*Text shown:*
▼
Pumpkin Basque Cheesecake is a luscious and creamy dessert combining the rich flavors of pumpkin and warm autumn spices with a unique burnt crust. Baked at a high temperature, it features a silky custard-like center and a caramelized, slightly crispy exterior. Perfect for fall occasions, this simple yet elegant cheesecake uses minimal pantry staples and offers versatile variations to suit different tastes and dietary needs.


Ingredients

Scale

Main Ingredients

  • 16 oz (450g) full-fat cream cheese, softened
  • 1 cup (240g) pumpkin puree (canned or fresh)
  • 1 cup (200g) granulated sugar
  • 4 large eggs, at room temperature
  • 1 cup (240ml) heavy cream, at room temperature
  • 2 tbsp (15g) all-purpose flour (or almond flour for gluten-free option)
▲
*Provided information:*
▼
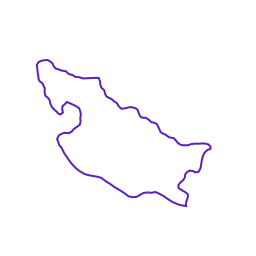 outline of Alpercata, Minas Gerais, Brazil, rotated 249°
{"feature_id": "56859067B994908166412", "entity_name": "Alpercata", "entity_type": "district", "adm_level": 2, "iso_a3": "BRA", "parent_name": "Brazil", "parent_adm1": "Minas Gerais", "projection": "natural_earth1", "projection_center": [-42.012, -18.997], "detail": "fine", "context": "isolated", "style": "outline", "palette": "violet", "viewbox_px": 256, "rotation_deg": 249, "n_neighbors": 0, "source": "geoboundaries", "source_scale": "gbopen_adm2", "svg_char_len": 2127}
<svg xmlns="http://www.w3.org/2000/svg" viewBox="0 0 256 256"><g transform="rotate(249 128 128)"><path d="M221.7,68.3L219.5,65.4L216.1,64.7L212.3,63.6L208.6,62.9L205.6,62.0L202.9,62.4L200.5,64.1L197.9,64.3L194.8,64.5L190.9,62.8L187.5,62.5L184.6,64.2L181.6,64.8L178.3,64.2L174.5,64.5L171.5,65.8L169.0,67.2L166.8,67.9L164.8,69.7L165.7,72.8L168.9,73.2L171.9,74.7L172.9,77.6L174.2,80.2L170.5,84.0L166.9,87.5L164.2,89.3L161.5,89.5L157.7,88.9L154.4,87.0L151.1,86.1L148.3,84.1L147.4,80.9L146.6,77.3L145.0,74.6L144.3,71.0L146.3,67.0L146.4,64.3L145.9,60.8L143.2,57.9L139.7,57.8L136.5,57.7L133.7,58.8L130.3,59.2L127.1,59.4L123.4,60.4L120.2,61.1L116.7,62.0L113.0,63.3L109.5,64.8L106.4,66.5L103.8,68.3L100.7,70.9L98.7,73.4L97.1,75.8L95.3,78.9L93.5,81.9L91.1,85.2L88.0,87.1L85.0,89.0L82.6,91.0L79.8,92.8L77.4,94.5L74.8,96.5L71.6,99.1L67.6,101.8L64.0,104.0L61.6,107.8L60.6,111.6L61.3,115.3L61.8,119.2L60.8,123.2L59.1,126.8L58.4,130.7L56.1,133.0L53.9,134.9L51.4,137.1L48.9,138.7L46.8,140.2L43.7,142.4L41.2,144.8L39.2,146.9L37.6,148.9L35.8,151.7L34.3,154.3L37.1,155.1L39.1,156.7L42.1,159.2L44.7,160.1L47.4,158.6L50.5,156.1L53.9,153.6L56.7,154.7L58.4,157.3L59.5,160.8L61.6,163.5L64.1,164.7L65.6,167.1L66.1,170.5L64.5,173.3L62.5,174.9L61.8,178.1L63.6,180.4L65.6,182.0L68.0,183.4L70.4,184.7L72.7,186.2L74.9,187.9L77.4,190.4L79.0,194.2L79.0,197.6L81.3,198.3L83.9,197.2L86.2,193.8L87.2,191.0L88.0,188.3L89.4,184.9L90.3,181.3L90.5,177.5L91.9,173.8L93.3,171.4L95.8,169.3L99.0,168.3L102.1,167.1L104.7,162.9L108.0,160.9L110.3,158.6L112.4,157.0L117.7,156.7L121.2,156.4L123.3,154.7L125.0,151.9L128.4,150.3L131.2,148.2L132.6,144.8L134.9,143.4L138.2,143.4L141.3,143.6L143.8,142.1L146.3,138.7L147.1,135.6L147.4,132.3L148.4,128.7L151.4,127.2L155.2,126.5L158.4,124.3L161.2,122.8L163.2,120.8L165.1,119.2L167.6,118.9L171.9,119.3L174.9,117.7L178.0,117.6L181.2,118.6L185.2,118.6L186.6,115.2L188.0,110.9L189.5,106.4L190.5,103.6L192.8,100.9L194.5,97.2L197.3,95.3L198.8,93.0L200.8,91.3L203.1,90.5L204.5,88.2L205.8,86.0L207.8,84.0L209.5,81.7L212.7,80.7L215.3,80.7L217.5,79.5L220.3,77.3L221.7,72.5L221.7,68.3Z" fill="none" stroke="#5b21b6" stroke-width="2"/></g></svg>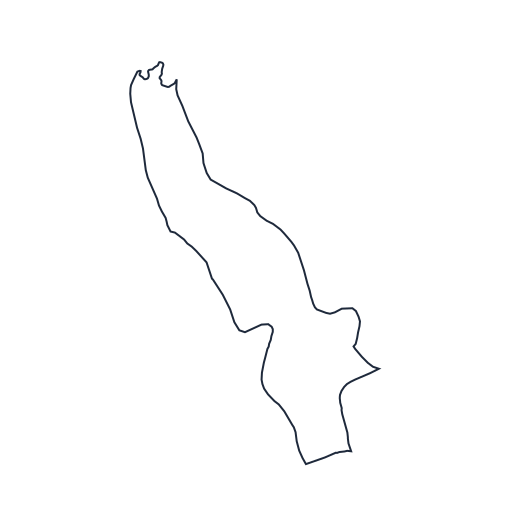 the district of San Juan Ixcoy, Huehuetenango, Guatemala, rotated 245°
{"feature_id": "79465075B73654259569509", "entity_name": "San Juan Ixcoy", "entity_type": "district", "adm_level": 2, "iso_a3": "GTM", "parent_name": "Guatemala", "parent_adm1": "Huehuetenango", "projection": "orthographic", "projection_center": [-91.344, 15.641], "detail": "fine", "context": "isolated", "style": "outline", "palette": "slate", "viewbox_px": 512, "rotation_deg": 245, "n_neighbors": 0, "source": "geoboundaries", "source_scale": "gbopen_adm2", "svg_char_len": 2623}
<svg xmlns="http://www.w3.org/2000/svg" viewBox="0 0 512 512"><g transform="rotate(245 256 256)"><path d="M449.6,258.8L448.1,256.8L447.2,255.7L446.8,254.7L446.7,253.8L446.4,250.3L446.2,249.5L446.1,248.5L446.6,247.3L450.0,243.7L450.7,243.1L451.6,243.0L452.6,243.1L453.5,243.7L454.3,244.2L455.2,244.4L456.3,244.2L457.9,243.8L458.8,244.3L459.2,245.0L459.8,246.2L460.2,247.0L461.1,247.8L462.2,248.1L463.1,248.6L464.0,249.2L465.2,250.0L466.3,251.0L467.4,252.1L468.5,252.9L469.6,253.0L470.3,252.9L470.9,252.5L471.7,251.6L472.3,250.9L472.5,250.2L471.9,249.4L471.0,248.4L470.4,247.8L470.1,246.6L470.1,245.6L469.9,244.1L469.6,243.0L469.4,242.3L468.9,241.1L469.1,240.2L469.4,239.4L469.7,238.3L469.8,237.5L469.1,236.3L468.3,236.0L467.4,235.8L466.3,235.6L465.3,235.3L464.1,234.7L463.6,234.1L462.8,233.1L462.7,231.9L462.9,230.7L463.2,229.9L463.9,229.3L465.1,229.0L465.9,228.8L467.6,227.7L469.0,227.0L470.0,227.3L471.4,229.0L472.4,229.6L473.0,228.8L473.1,227.9L473.2,226.4L467.9,219.8L463.7,215.0L461.3,213.3L456.2,210.6L448.2,207.7L422.5,202.4L411.0,201.0L401.2,199.0L380.4,192.4L372.7,191.0L349.8,190.5L342.8,189.4L336.2,189.5L328.7,190.2L324.8,189.5L321.4,188.7L314.3,188.9L311.5,192.4L301.3,197.8L296.4,199.0L291.7,201.7L285.7,204.0L271.1,208.5L254.0,206.5L253.0,207.0L234.9,209.5L218.5,210.0L205.1,208.4L195.7,209.5L191.6,213.8L191.5,232.0L189.0,238.3L187.8,238.9L185.3,240.3L182.6,240.3L180.1,239.1L176.9,236.1L173.7,233.9L170.9,230.8L168.5,229.2L167.0,227.1L159.4,220.9L156.2,218.2L147.8,212.1L141.6,208.8L137.2,207.7L132.4,207.3L125.6,208.4L116.7,211.4L111.9,213.9L103.3,216.0L87.5,217.5L84.8,217.9L79.6,217.4L70.9,214.6L61.4,212.9L53.1,212.8L46.3,213.3L44.3,233.2L44.0,245.2L43.3,246.2L43.1,248.7L41.4,253.7L40.9,256.3L38.8,259.7L47.0,260.6L51.7,262.1L53.0,262.7L57.4,264.2L76.1,267.3L80.2,268.4L81.9,269.4L87.4,270.3L89.3,271.0L91.7,271.8L93.4,272.7L94.7,273.5L97.6,276.5L100.1,280.6L101.5,284.3L102.0,288.6L102.1,293.8L101.6,310.2L101.9,319.7L106.2,315.2L111.9,312.2L120.0,309.3L129.9,306.6L132.8,306.2L134.2,309.2L138.9,313.0L143.6,316.2L148.6,320.1L152.8,322.6L157.6,323.3L163.9,323.3L167.9,321.3L172.0,311.5L171.6,303.6L172.4,298.7L174.8,295.5L181.8,288.6L184.6,287.7L188.7,287.7L191.9,288.2L195.6,288.6L201.9,290.0L209.1,290.9L222.7,293.4L241.1,295.6L249.5,294.9L254.0,294.0L264.7,291.0L269.6,289.4L277.9,285.0L283.4,280.6L290.4,276.7L294.9,275.6L299.6,276.3L302.9,276.0L308.6,273.8L313.3,270.3L320.8,265.2L329.9,257.5L344.4,247.2L352.0,246.4L360.4,247.4L362.5,247.7L371.5,251.0L381.4,251.8L388.4,252.2L406.7,251.5L423.2,252.7L434.7,252.8L440.9,254.2L449.6,258.8Z" fill="none" stroke="#1e293b" stroke-width="2"/></g></svg>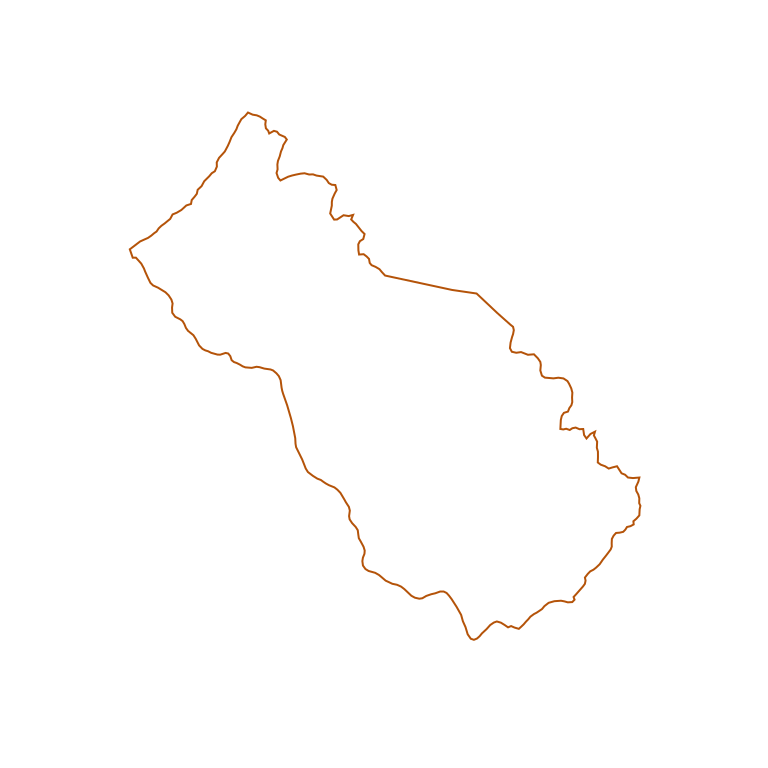 Santo Antônio do Aracanguá, São Paulo, Brazil (Robinson projection), rotated 19°
{"feature_id": "56859067B10585150578683", "entity_name": "Santo Antônio do Aracanguá", "entity_type": "district", "adm_level": 2, "iso_a3": "BRA", "parent_name": "Brazil", "parent_adm1": "São Paulo", "projection": "robinson", "projection_center": [-50.558, -20.868], "detail": "fine", "context": "isolated", "style": "outline", "palette": "amber", "viewbox_px": 768, "rotation_deg": 19, "n_neighbors": 0, "source": "geoboundaries", "source_scale": "gbopen_adm2", "svg_char_len": 4556}
<svg xmlns="http://www.w3.org/2000/svg" viewBox="0 0 768 768"><g transform="rotate(19 384 384)"><path d="M580.5,573.7L583.0,571.5L586.7,571.8L591.2,571.6L592.8,568.7L594.3,565.8L595.6,562.5L597.0,559.5L598.2,556.3L600.7,552.7L602.7,550.6L604.7,548.0L606.7,545.3L608.0,541.8L610.9,537.3L615.8,533.9L621.9,531.3L625.3,530.8L628.9,530.6L633.0,528.9L634.4,525.9L632.6,523.7L634.3,519.8L636.1,515.4L638.0,510.8L639.0,507.6L638.6,504.3L637.0,501.6L638.5,497.2L640.0,494.0L642.5,491.4L644.3,488.6L646.6,484.2L648.1,478.8L649.6,474.6L651.0,470.4L652.2,466.6L652.3,463.6L651.1,460.4L649.9,456.3L650.5,452.6L651.9,449.3L655.3,447.8L658.3,445.9L659.6,443.2L660.3,440.1L663.3,438.2L665.8,435.5L664.5,432.6L666.5,429.2L668.2,425.1L666.5,419.2L666.1,415.7L664.1,413.6L662.6,408.9L660.4,405.7L657.4,403.0L655.7,399.6L656.3,393.5L655.9,389.3L650.0,391.9L645.1,393.0L641.5,391.3L637.7,391.1L631.1,385.9L627.0,388.6L624.0,390.8L619.9,389.8L615.2,389.7L611.7,388.6L610.1,383.4L608.3,378.3L606.0,375.0L604.3,369.1L601.5,366.4L599.2,364.3L599.0,360.4L595.5,364.0L593.2,369.6L589.8,367.1L587.0,361.7L583.5,363.1L579.4,362.8L576.5,364.5L574.6,367.0L570.8,367.0L568.3,368.6L565.4,369.1L564.5,366.0L562.9,360.4L562.5,356.4L563.5,352.7L566.9,350.2L567.1,346.4L568.1,343.1L567.9,339.8L566.2,335.5L564.9,330.8L562.5,327.2L558.9,323.5L556.5,321.5L551.9,320.3L546.8,321.3L542.4,323.5L537.6,324.7L534.1,325.6L530.6,324.7L527.4,320.3L526.1,315.0L524.6,312.2L521.1,309.6L516.1,307.1L510.6,309.5L503.2,309.2L498.9,311.4L494.4,311.9L491.4,309.1L490.2,303.6L489.8,297.9L489.8,294.8L489.2,290.8L487.4,287.9L484.3,286.8L468.0,280.0L442.1,268.3L417.8,272.9L349.7,281.1L345.6,278.9L342.3,276.9L337.9,276.0L333.6,275.7L331.1,274.2L329.1,270.6L326.1,269.1L322.5,267.9L318.3,269.7L316.3,266.0L314.2,260.3L314.7,256.8L317.2,253.7L316.8,248.5L313.0,246.7L305.4,241.8L302.2,240.6L299.4,239.1L299.7,234.2L296.0,236.7L290.8,237.6L286.1,243.7L283.3,244.8L277.6,240.3L276.6,232.4L275.4,228.8L274.9,225.6L275.4,219.9L276.1,216.0L273.2,211.7L269.7,212.6L266.4,212.0L263.4,209.7L259.0,207.7L256.2,208.2L252.3,208.9L248.6,208.9L245.0,210.3L240.3,210.6L236.8,212.2L232.7,214.6L229.2,216.8L225.9,219.2L223.2,221.9L219.8,225.3L216.8,223.5L213.7,219.5L213.5,215.7L211.7,211.1L211.1,207.6L211.3,202.8L210.9,197.7L211.2,194.0L211.0,190.9L212.5,184.5L209.8,182.7L203.7,182.2L200.7,180.3L197.5,180.5L193.9,184.5L192.0,182.2L189.1,180.7L187.2,177.1L186.4,173.2L182.7,172.4L179.6,171.6L176.2,171.4L172.1,172.1L167.0,171.6L165.4,175.8L162.9,180.0L162.2,183.9L161.6,187.4L161.5,191.2L160.7,195.3L159.4,200.3L159.2,205.3L158.8,209.7L157.8,216.0L156.6,218.9L154.4,223.9L153.7,228.9L155.2,232.9L154.8,237.9L152.5,240.8L151.1,244.5L148.0,250.8L147.1,256.3L144.6,261.0L145.1,265.1L143.9,268.7L142.3,272.7L142.9,276.6L139.0,279.5L135.7,285.5L132.3,289.5L128.9,292.5L128.1,297.5L126.1,300.7L124.4,303.5L122.0,306.9L120.3,310.2L119.3,313.9L117.6,316.2L115.7,319.4L113.3,322.7L110.6,325.2L107.0,328.6L99.8,339.4L105.3,346.4L108.3,345.3L115.3,349.2L119.4,352.9L121.5,355.4L126.1,360.3L130.2,364.4L133.6,366.0L139.0,366.5L147.5,368.4L151.5,370.3L155.5,373.4L157.9,376.7L158.7,380.7L160.6,385.6L164.7,388.4L170.4,389.2L173.1,390.1L175.7,392.3L178.5,395.5L181.5,397.6L187.9,399.9L191.3,402.6L196.6,407.7L200.9,409.9L204.1,410.4L207.0,410.3L210.4,410.8L217.0,410.4L219.6,409.6L224.1,406.2L226.8,405.9L229.6,407.7L232.2,411.1L235.0,412.1L237.8,412.1L241.5,412.6L244.6,413.3L247.5,413.4L253.7,411.8L257.9,409.2L260.9,408.6L265.8,408.4L272.0,407.2L274.7,407.3L278.8,408.9L282.0,410.8L285.0,414.0L288.4,420.9L290.0,423.6L291.8,426.1L299.4,435.7L307.1,446.6L311.6,453.5L317.7,464.1L319.8,469.3L321.5,472.4L331.2,482.0L334.8,486.2L337.5,489.4L340.7,492.0L346.7,494.0L351.8,495.2L355.5,495.3L358.4,496.2L361.4,497.0L364.9,497.6L370.8,497.9L374.3,499.1L378.2,501.1L384.1,506.1L386.3,508.1L388.6,509.9L390.8,511.6L392.9,514.8L394.0,520.3L395.6,523.2L399.1,525.9L403.8,528.4L406.8,530.8L408.6,534.5L410.4,538.0L413.4,540.6L417.7,544.6L420.0,547.8L420.8,550.9L420.6,555.1L421.2,558.5L423.2,562.5L426.7,565.0L430.3,565.8L437.1,565.4L441.4,566.2L444.3,567.3L449.6,569.4L453.5,569.8L456.9,570.2L461.7,569.6L466.1,570.0L470.0,571.3L478.8,575.3L482.8,576.0L487.3,575.5L490.0,574.1L493.0,570.6L497.1,567.4L500.6,565.2L504.7,561.9L508.0,560.8L511.2,561.2L514.3,562.9L518.0,565.4L522.3,568.8L525.1,571.0L532.1,577.2L535.8,582.6L540.2,587.3L544.6,593.4L549.0,596.6L552.3,596.6L554.8,594.4L556.5,591.4L557.8,587.9L560.8,582.3L562.9,577.3L565.5,573.8L568.0,571.8L572.2,571.6L576.6,572.6L580.5,573.7Z" fill="none" stroke="#b45309" stroke-width="2"/></g></svg>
▲
*Work to do:*
A. Do these statements agree with the pumpkin cheesecake recipe? (i) The cheesecake is baked at a low temperature. (ii) Almond flour can stand in for all-purpose flour to make it gluten-free. (iii) The eggs should be used at room temperature. Answer yes or no for each and quote the words that decide it.
B. Pick up the pumpkin cheesecake recipe right after its last line and keep writing.

*Answer list:*
A.
(i) No: "Baked at a high temperature"
(ii) Yes: "or almond flour for gluten-free option"
(iii) Yes: "4 large eggs, at room temperature"

B.
  • 1 tsp ground cinnamon
  • ½ tsp ground nutmeg
  • ⅛ tsp ground cloves
  • 1 tsp vanilla extract

Instructions

  1. Prepare Your Pan: Preheat your oven to 400°F (200°C). Line an 8 to 9-inch springform pan or a deep cake pan with parchment paper, ensuring the paper extends above the rim to catch the crust as it rises and chars.
  2. Blend the Cream Cheese and Sugar: Beat the softened cream cheese with sugar until smooth and creamy, ensuring no lumps remain for the smoothest texture.
  3. Incorporate Pumpkin and Spices: Add the pumpkin puree, cinnamon, nutmeg, and cloves into the cream cheese mixture, mixing well to evenly distribute the warm, autumnal flavors.
  4. Add Eggs and Vanilla: Incorporate the eggs one at a time, beating gently after each addition, then mix in the vanilla extract for depth and aroma.
  5. Mix in Flour and Heavy Cream: Sift the flour to avoid clumps and fold it gently into the batter, followed by the heavy cream, which ensures the final cheesecake will be luscious and moist.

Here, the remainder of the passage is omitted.